# DOCUMENT TEXT
------------------------------------------------------------------------
A channel that is open will automatically close when all of the
following conditions apply:
There are no more realtime clients attached to the channel At least
two minutes has passed since the last message was published. We keep
channels alive for two minutes to ensure that we can provide
continuity on the channel as part of our connection state recovery.
As an example, if you have 10,000 users, and at your busiest time of
the month there is a single spike where 500 customers establish a
realtime connection to Ably and each attach to one unique channel and
one global shared channel, the peak number of channels would be the
sum of the 500 unique channels per client and the one global shared
channel i.e. 501 peak channels. If throughout the month each of those
10,000 users connects and attaches to their own unique channel, but
not necessarily at the same time, then this does not affect your peak
channel count as peak channels is the concurrent number of channels
open at any point of time during that month.
Optimistic conclusion
The most important conclusion is that we should consider that this feature may not be as crucial as believe it is for a first version of the app.
Although Twitter, Facebook, etc offer this feature of receiving live updates (and users have grown to expect it), an initial beta of our app on a limited scale can work without, i.e. the user has to refresh in order to receive new updates.
During a first launch of the app, statistics can ba gathered to gain more insight into detailed user behaviour. This will enable us to build more solid infrastructural and financial reflections based on factual data.

Putting aside the question of Ably, Pubnub and a DIY solution, the core of the question is this:
Where is message filtering taking place?
There are three possible solution:
The Pub/Sub service.
The Server (WebSocket connection handler).
Client side (the client's device).
Since this is obviously a mobile oriented approach, client side message filtering is extremely rude, as it increases data consumption by the client while much of the data might be irrelevant.
Client side filtering will also increase battery consumption and will likely result in lower acceptance rates by clients.
This leaves pub/sub filtering (channel names / pattern matching) and server-side filtering.
Pub/Sub channel name filtering
A single pub/sub service serves a number of servers (if not all of them), making it a very expensive resource (relative to the resources we have at hand).
Using channel names to filter messages would be ideal - as long as the filtering is cheap (using exact matches with channel name hash mapping).
However, pattern matching (when subscribing to channels with inexact names, such as "users.*") is very expansive when compared to exact pattern matching.
This means that Pub/Sub channel name filtering can't be used to filter all the messages without overloading the pub/sub system.
Server side filtering
Since a server accepts WebSocket connections and bridges between the WebSocket and the pub/sub service, it's in an ideal position to filter the messages.
However, we don't want the server to process all the messages for all the clients for each connection, as this is an extreme duplication of effort.
------------------------------------------------------------------------
# EXCERPTED DATA
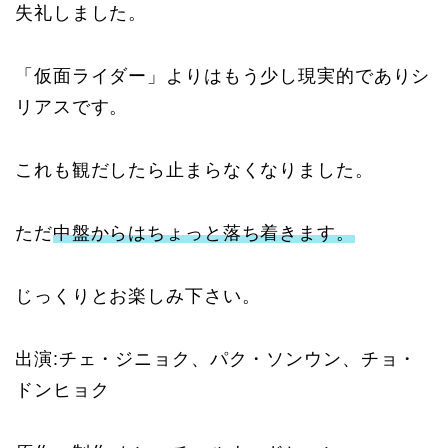
失礼しました。
「仮面ライダー」よりはもう少し現実的でありシ
リアスです。
これも観だしたら止まらなくなりました。
ただ
中盤からはちょっと落ち着きます。
じっくりとお楽しみ下さい。
出演:
チェ・ジニョク、パク・ソンウン、チョ・
ドンヒョク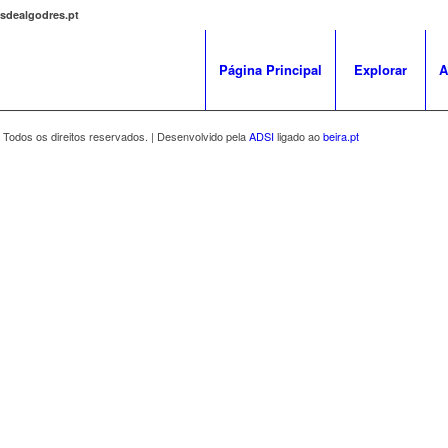
osdealgodres.pt
Página Principal
Explorar
A
 Todos os direitos reservados. | Desenvolvido pela
ADSI
ligado ao
beira.pt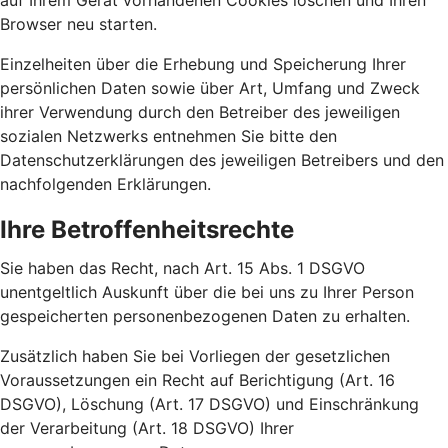
auf Ihrem Gerät vorhandenen Cookies löschen und Ihren
Browser neu starten.
Einzelheiten über die Erhebung und Speicherung Ihrer
persönlichen Daten sowie über Art, Umfang und Zweck
ihrer Verwendung durch den Betreiber des jeweiligen
sozialen Netzwerks entnehmen Sie bitte den
Datenschutzerklärungen des jeweiligen Betreibers und den
nachfolgenden Erklärungen.
Ihre Betroffenheitsrechte
Sie haben das Recht, nach Art. 15 Abs. 1 DSGVO
unentgeltlich Auskunft über die bei uns zu Ihrer Person
gespeicherten personenbezogenen Daten zu erhalten.
Zusätzlich haben Sie bei Vorliegen der gesetzlichen
Voraussetzungen ein Recht auf Berichtigung (Art. 16
DSGVO), Löschung (Art. 17 DSGVO) und Einschränkung
der Verarbeitung (Art. 18 DSGVO) Ihrer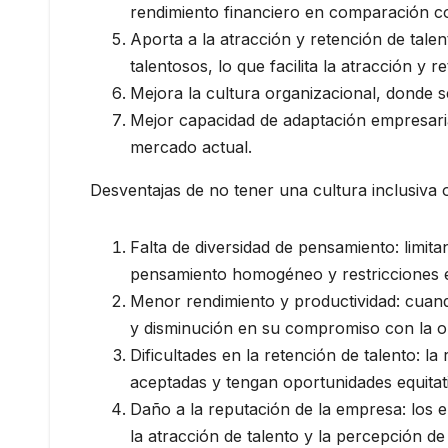
rendimiento financiero en comparación c
Aporta a la atracción y retención de tale
talentosos, lo que facilita la atracción y
Mejora la cultura organizacional, donde s
Mejor capacidad de adaptación empresari
mercado actual.
Desventajas de no tener una cultura inclusiva 
Falta de diversidad de pensamiento: limita
pensamiento homogéneo y restricciones en
Menor rendimiento y productividad: cuan
y disminución en su compromiso con la o
Dificultades en la retención de talento: 
aceptadas y tengan oportunidades equitati
Daño a la reputación de la empresa: los 
la atracción de talento y la percepción de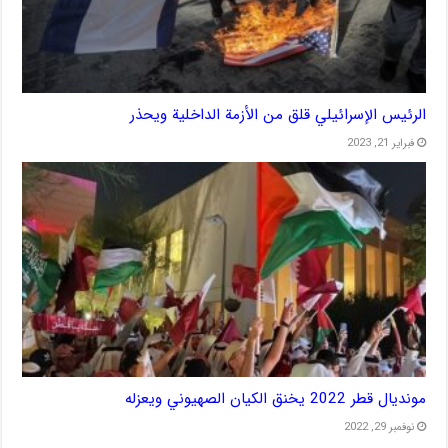
الرئيس الإسرائيلي قلق من الأزمة الداخلية ويحذر
فبراير 21, 2023
مونديال قطر 2022 يخنق الكيان الصهيوني ويعزله
نوفمبر 29, 2022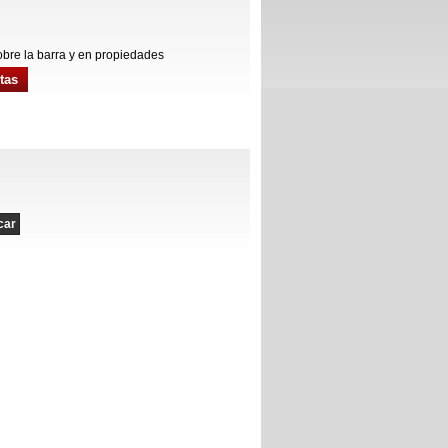
obre la barra y en propiedades
tas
------------------------------------------------------------------------
# THINGS TO DO
[1] Answer these questions from the message filtering text.
(a) For how long does a channel stay alive after the last message was published?
(b) In the example with 500 customers, what is the peak number of channels?
(c) What three places for message filtering does the text list?
[2] Resume the message filtering text from the point where it stops.
The items are not used for any of this work.

# LIST OF ANSWERS
[1]
(a) At least two minutes.
(b) 501 peak channels.
(c) The Pub/Sub service, the server (WebSocket connection handler), and the client side (the client's device).

[2]
Hybrid solution
A classic solution would divide the earth into manageable sections (1 sq. km per section will require 510.1 million unique channel names for full coverage... but I would suggest that the 70% ocean space should be neglected).
Busy sections might be subdivided (NYC might require a section per 250 sq meters rather than 1 sq kilometer).
This allows publishers to publish to exact channel names and subscribers to subscribe to exact channel names.
Publishers might need to publish to more than one channel and subscribers might need to subscribe to more than one channel, depending on their exact location and the grid's borders.
This filtering scheme will filter much, but not all.
The server node will need to look into the message, review it's exact geo-location and filter messages before deciding if they should be sent along the WebSocket connection to the client.
Why the Hybrid Solution?
This allows the system to scale with relative ease.
Since server nodes are (by design) cheaper than the pub/sub service, they could be used to handle the exact location filtering (the heavy work).
At the same time, the strength of the pub/sub system can be used to minimize the server's workload and filter the obvious mis-matches.
Pubnub vs. Ably?
I don't know. I didn't use either of them. I worked with Redis and implemented my own pub/sub solution.
I assume they are both great and it's really up to your needs.
Personally I prefer the DIY approach when it comes to customized or complex situations. IMHO, this seems like it would fall into the DIY category if I were to implement it.

Concurrent users projected to actual users

I need to provide the business with a report estimating number of users (devices in this case) the system can cope with without extensive delays and errors.
Assuming each device polls-communicates with the server every 5 seconds or so would it be acceptable to multiple the number of concurrent users I stress test with by 5 to get the figure required by the business?
In general what are the best means of answering such a question considering the above factors?
I am guessing that the collision rate (making them concurrent) may well be over the ratio of 5 (the seconds it takes for the device before it asks to communicate with the server).
Any advice?
I am using JMeter to produce concurrent user/device throughput.
Edit as requested to explain further:
From an analytics point of view if each device will attempt to connect and communicate with the server every 5 seconds and we wish to receive a response within the time it is ready to re-communicate (in other words in next 4 seconds), the collision chances literally for other devices running the same software is calculated on the elapsed time between the two calls no?
I am looking for statistical analysis methodology really to find a percent to multiply the concurrent test results to a real environment.
I know it is a general question without a specific / explicit answer but more the methodology, if there is one, of how can one project the number of "active" users the system can cope with from the known "concurrent" users. I would have though that given the frequency of calls is known and that each call takes 300ms in average one could somehow project the actual users (maybe by an industry standard multiplier?)

How to estimate requests per second for an GPS tracking app

I am going to develop an Android application that enables tracking (and monitoring on map interface) of multiple users by a specific user. For this reason, I want to study on a mBaaS, Parse. However I cannot figure out how much requests per second performed by such an app considering the count of users. To exemplify, if I choose free option for the monthly cost, the limit will be 30 requests per second. I have some doubts about whether this number is sufficient for this app.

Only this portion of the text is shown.